Assignment –
Print the listing below exactly, minus its pictures.

──────

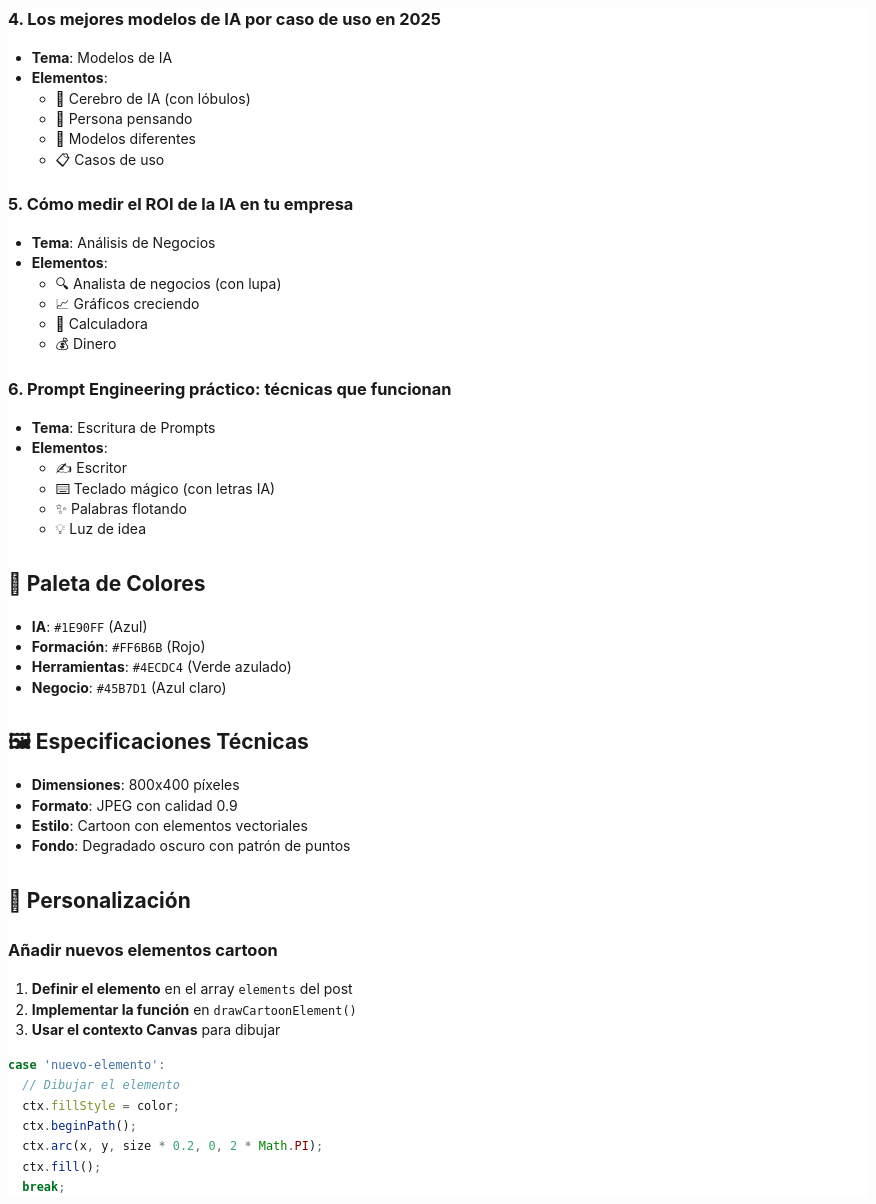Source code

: ### 4. Los mejores modelos de IA por caso de uso en 2025
- **Tema**: Modelos de IA
- **Elementos**:
  - 🧠 Cerebro de IA (con lóbulos)
  - 🤔 Persona pensando
  - 🔄 Modelos diferentes
  - 📋 Casos de uso

### 5. Cómo medir el ROI de la IA en tu empresa
- **Tema**: Análisis de Negocios
- **Elementos**:
  - 🔍 Analista de negocios (con lupa)
  - 📈 Gráficos creciendo
  - 🧮 Calculadora
  - 💰 Dinero

### 6. Prompt Engineering práctico: técnicas que funcionan
- **Tema**: Escritura de Prompts
- **Elementos**:
  - ✍️ Escritor
  - ⌨️ Teclado mágico (con letras IA)
  - ✨ Palabras flotando
  - 💡 Luz de idea

## 🎨 Paleta de Colores

- **IA**: `#1E90FF` (Azul)
- **Formación**: `#FF6B6B` (Rojo)
- **Herramientas**: `#4ECDC4` (Verde azulado)
- **Negocio**: `#45B7D1` (Azul claro)

## 🖼️ Especificaciones Técnicas

- **Dimensiones**: 800x400 píxeles
- **Formato**: JPEG con calidad 0.9
- **Estilo**: Cartoon con elementos vectoriales
- **Fondo**: Degradado oscuro con patrón de puntos

## 🔧 Personalización

### Añadir nuevos elementos cartoon

1. **Definir el elemento** en el array `elements` del post
2. **Implementar la función** en `drawCartoonElement()`
3. **Usar el contexto Canvas** para dibujar

```typescript
case 'nuevo-elemento':
  // Dibujar el elemento
  ctx.fillStyle = color;
  ctx.beginPath();
  ctx.arc(x, y, size * 0.2, 0, 2 * Math.PI);
  ctx.fill();
  break;
```
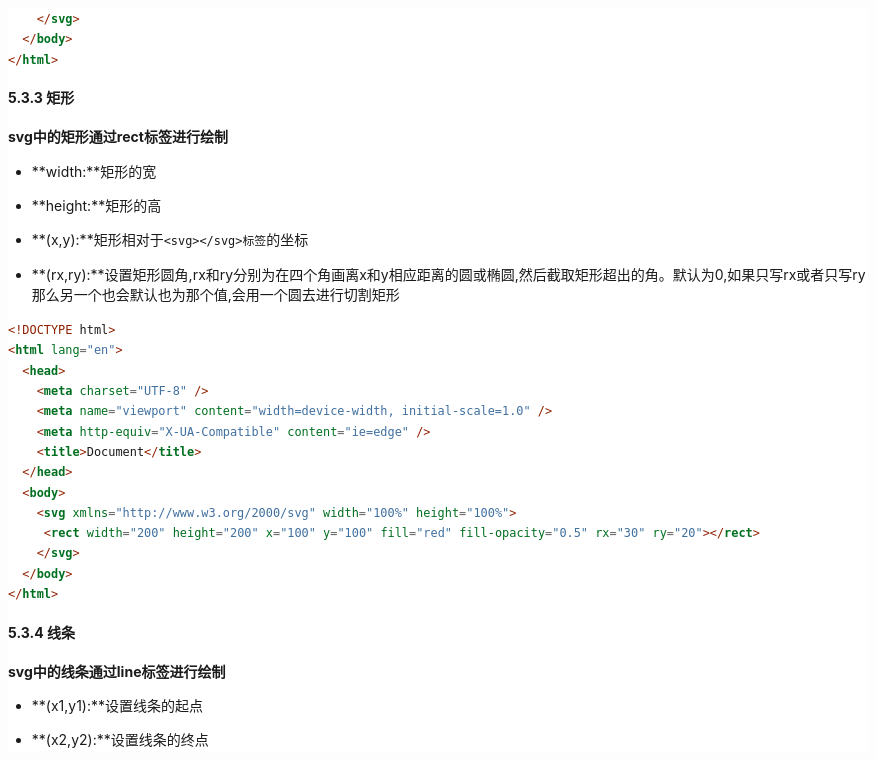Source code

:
 ```html
    </svg>
  </body>
</html>
```





#### 5.3.3 矩形



**svg中的矩形通过rect标签进行绘制**



- **width:**矩形的宽

- **height:**矩形的高

- **(x,y):**矩形相对于`<svg></svg>标签`的坐标

- **(rx,ry):**设置矩形圆角,rx和ry分别为在四个角画离x和y相应距离的圆或椭圆,然后截取矩形超出的角。默认为0,如果只写rx或者只写ry那么另一个也会默认也为那个值,会用一个圆去进行切割矩形



```html
<!DOCTYPE html>
<html lang="en">
  <head>
    <meta charset="UTF-8" />
    <meta name="viewport" content="width=device-width, initial-scale=1.0" />
    <meta http-equiv="X-UA-Compatible" content="ie=edge" />
    <title>Document</title>
  </head>
  <body>
    <svg xmlns="http://www.w3.org/2000/svg" width="100%" height="100%">
     <rect width="200" height="200" x="100" y="100" fill="red" fill-opacity="0.5" rx="30" ry="20"></rect>
    </svg>
  </body>
</html>
```





#### 5.3.4 线条



**svg中的线条通过line标签进行绘制**



- **(x1,y1):**设置线条的起点

- **(x2,y2):**设置线条的终点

──────

Task solution –
Source code

: ### 4. Los mejores modelos de IA por caso de uso en 2025
- **Tema**: Modelos de IA
- **Elementos**:
  - 🧠 Cerebro de IA (con lóbulos)
  - 🤔 Persona pensando
  - 🔄 Modelos diferentes
  - 📋 Casos de uso

### 5. Cómo medir el ROI de la IA en tu empresa
- **Tema**: Análisis de Negocios
- **Elementos**:
  - 🔍 Analista de negocios (con lupa)
  - 📈 Gráficos creciendo
  - 🧮 Calculadora
  - 💰 Dinero

### 6. Prompt Engineering práctico: técnicas que funcionan
- **Tema**: Escritura de Prompts
- **Elementos**:
  - ✍️ Escritor
  - ⌨️ Teclado mágico (con letras IA)
  - ✨ Palabras flotando
  - 💡 Luz de idea

## 🎨 Paleta de Colores

- **IA**: `#1E90FF` (Azul)
- **Formación**: `#FF6B6B` (Rojo)
- **Herramientas**: `#4ECDC4` (Verde azulado)
- **Negocio**: `#45B7D1` (Azul claro)

## 🖼️ Especificaciones Técnicas

- **Dimensiones**: 800x400 píxeles
- **Formato**: JPEG con calidad 0.9
- **Estilo**: Cartoon con elementos vectoriales
- **Fondo**: Degradado oscuro con patrón de puntos

## 🔧 Personalización

### Añadir nuevos elementos cartoon

1. **Definir el elemento** en el array `elements` del post
2. **Implementar la función** en `drawCartoonElement()`
3. **Usar el contexto Canvas** para dibujar

```typescript
case 'nuevo-elemento':
  // Dibujar el elemento
  ctx.fillStyle = color;
  ctx.beginPath();
  ctx.arc(x, y, size * 0.2, 0, 2 * Math.PI);
  ctx.fill();
  break;
```
Source code

:
 ```html
    </svg>
  </body>
</html>
```





#### 5.3.3 矩形



**svg中的矩形通过rect标签进行绘制**



- **width:**矩形的宽

- **height:**矩形的高

- **(x,y):**矩形相对于`<svg></svg>标签`的坐标

- **(rx,ry):**设置矩形圆角,rx和ry分别为在四个角画离x和y相应距离的圆或椭圆,然后截取矩形超出的角。默认为0,如果只写rx或者只写ry那么另一个也会默认也为那个值,会用一个圆去进行切割矩形



```html
<!DOCTYPE html>
<html lang="en">
  <head>
    <meta charset="UTF-8" />
    <meta name="viewport" content="width=device-width, initial-scale=1.0" />
    <meta http-equiv="X-UA-Compatible" content="ie=edge" />
    <title>Document</title>
  </head>
  <body>
    <svg xmlns="http://www.w3.org/2000/svg" width="100%" height="100%">
     <rect width="200" height="200" x="100" y="100" fill="red" fill-opacity="0.5" rx="30" ry="20"></rect>
    </svg>
  </body>
</html>
```





#### 5.3.4 线条



**svg中的线条通过line标签进行绘制**



- **(x1,y1):**设置线条的起点

- **(x2,y2):**设置线条的终点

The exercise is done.